---------- Listed records
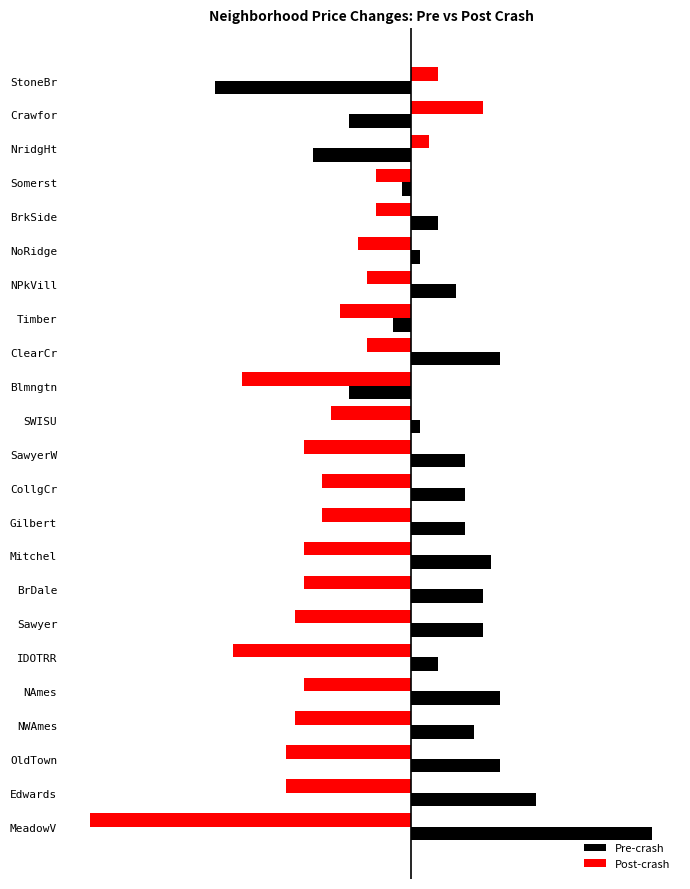

What are all the series names shown in the legend?

Pre-crash, Post-crash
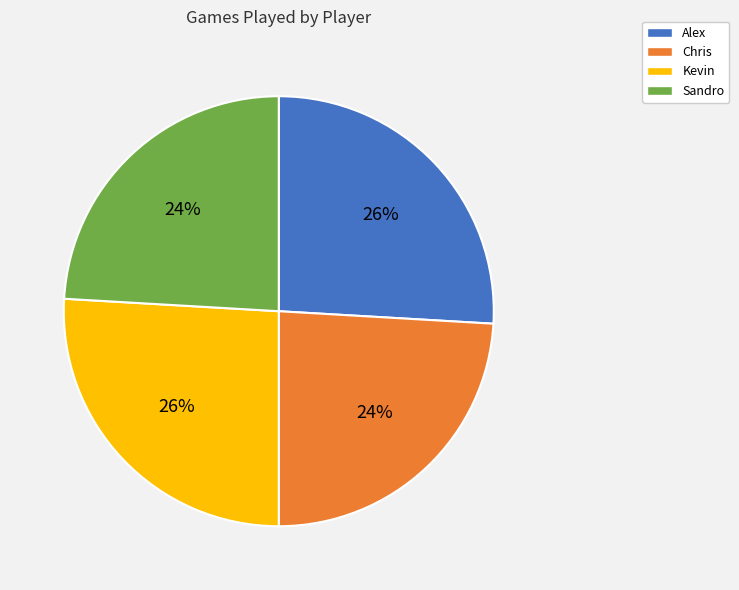

Is Alex the majority of the pie?

No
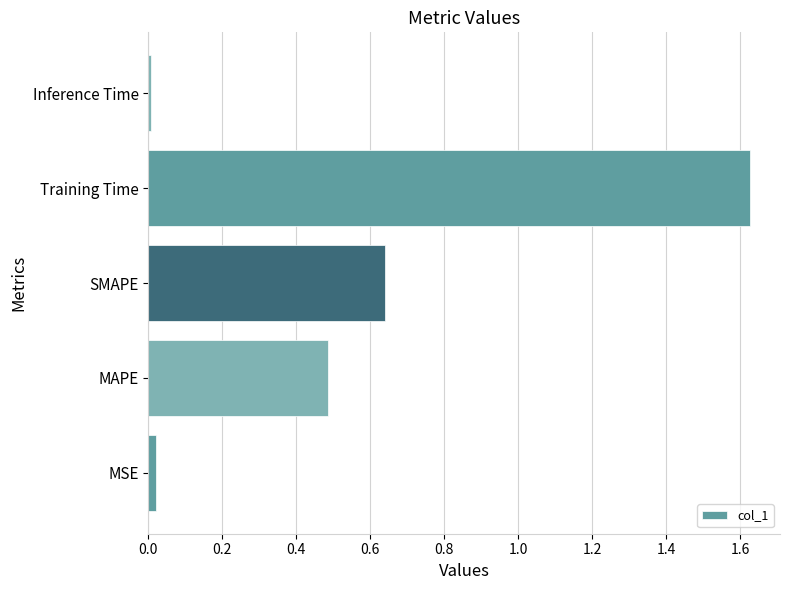

The value at Training Time is 0.4. True or false?

False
--------------------
→ What to work on: Rewrite all of the material, changing "majority" to "greater share" and keeping everything else the same. Leave the pictures out.

→ Output for this task:
What are all the series names shown in the legend?

Pre-crash, Post-crash

Is Alex the greater share of the pie?

No

The value at Training Time is 0.4. True or false?

False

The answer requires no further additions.